CHANG: Right. Well, let me ask you, though - you know, the recession means that school budgets are facing their biggest cuts in decades. So is there enough money, you think, to retrofit schools for smaller classrooms for this social distancing that you're describing?

ESKELSEN GARCIA: Absolutely not. Now...

CHANG: OK.

ESKELSEN GARCIA: ...Here's what we're asking. And I know it's - see how I'm keeping all of the four-letter words in side? Why was it so easy when it was Shake Shack that needed extra money? When it was Shake Shack and small businesses and big businesses, it was holding hands and singing "Kumbaya" across the aisle. And now it's a public school at a time when our funding sources, the taxes that fund us, have fallen off a cliff. We are looking at upwards of a million teachers and support staff being laid off; pink slips are being written right now. And something that was going to be very difficult to do is now impossible.

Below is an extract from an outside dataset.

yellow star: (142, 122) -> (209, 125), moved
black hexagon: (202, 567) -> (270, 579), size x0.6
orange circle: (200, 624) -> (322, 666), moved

And here is Mitch McConnell sitting on the HEROES Act that was passed by the House that would give...

CHANG: The Senate majority leader.

ESKELSEN GARCIA: Exactly. Billions of dollars would go to public schools. And let me tell you, it would go to our Title I schools in poverty first and foremost. And they're sitting on it like they have no idea how we could have more money. We're asking for the same consideration they gave Shake Shack.

CHANG: OK. Lily Eskelsen Garcia is the president of the National Education Association.

Thank you very much for joining us today.